Rod Kessler told me he enjoyed his 31-year career in the English Department of Salem State University, where he taught writing classes and workshops, as well as courses on the history of the English language and on grammar and style. While his book Off in Zimbabwe won the Associated Writing Program's annual award for a short story collection back in 1984, his 600-plus page novel, Edelman, Unsung, was deemed lacking in commercial appeal, and remains unpublished. His most recent work is Self-Portrait with Trees, a book of poems. 

Irving Kessler, 86. Rod Kessler, 60

Irving Kessler, 92. Rod Kessler, 66

Guest Post by Rod Kessler
Thinking about my thinking -- and yours.
Imagine posing this question to a ten-year-old: Suppose a hard-working cab driver has eight children and a hard-working doctor has only two children. Shouldn't the cab driver earn more than the doctor?

My father, a dedicated Communist, didn't hesitate to ask me that. One is never too young, he probably assumed, to hear, "To each according to his need; from each according to his ability" [Note: The cabbie and the doc were both hard-working.] As it happens, it was my big brother who received the brunt of my father's political teaching; unlike him, I didn't read The Communist Manifesto as a sixth grader. I escaped the heavy indoctrination. Lucky me.

Today I'm a liberal—a typical well-educated, white-haired, septuagenarian Massachusetts Trump-hating progressive, but I'm no Communist, no true believer. I vote for Democrats. That said, I haven't escaped parental influence. My parents regarded religion as the opiate of the masses and raised us accordingly. I'm an atheist to this day.
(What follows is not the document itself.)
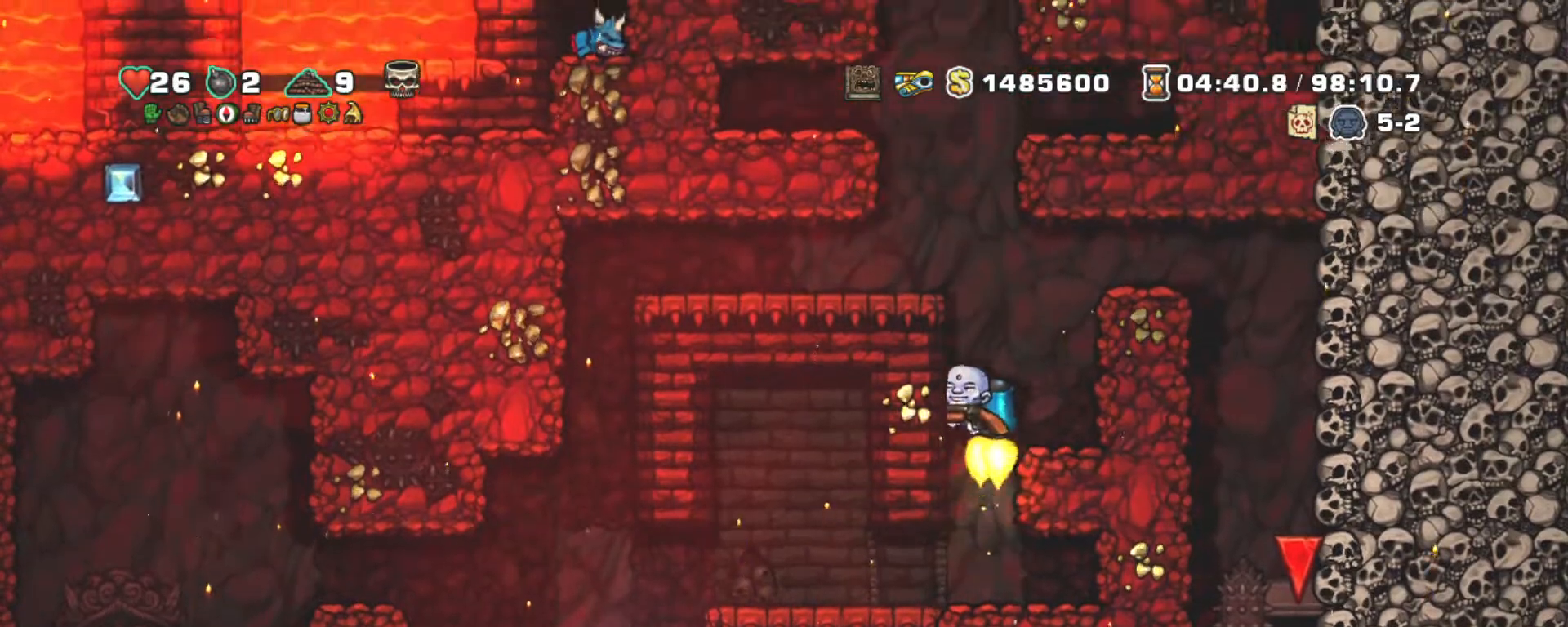
{"keys": ["right", "shift"], "events": [[33, "right", "down"], [400, "z", "up"]]}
What's on my mind is how we Americans come to the stands we take that define us— but also that divide us. Most obviously, we bear the stamp of our parentage, not that this stamp is necessarily determinative. But if I had been the child of Republican evangelicals, might I be cheering Donald on and hoping to keep mifepristone out of the mail? What proportion of the electorate votes for the same party as Dad? What percentage of Americans prays in the church of Mom (or shares her disdain for praying at all)?

What's maybe more pernicious and pervasive than how our parents voted and prayed are the often-unarticulated cultural messages we absorbed as kids—the taken-for-granted truths that are never put into words. One such message in my back pages is that it's the government's role to provide for all its citizens. The government is like an extended family, and we're all in this together. Just as a good parent will sacrifice and provide for children, so must every good citizen contribute to everyone's welfare.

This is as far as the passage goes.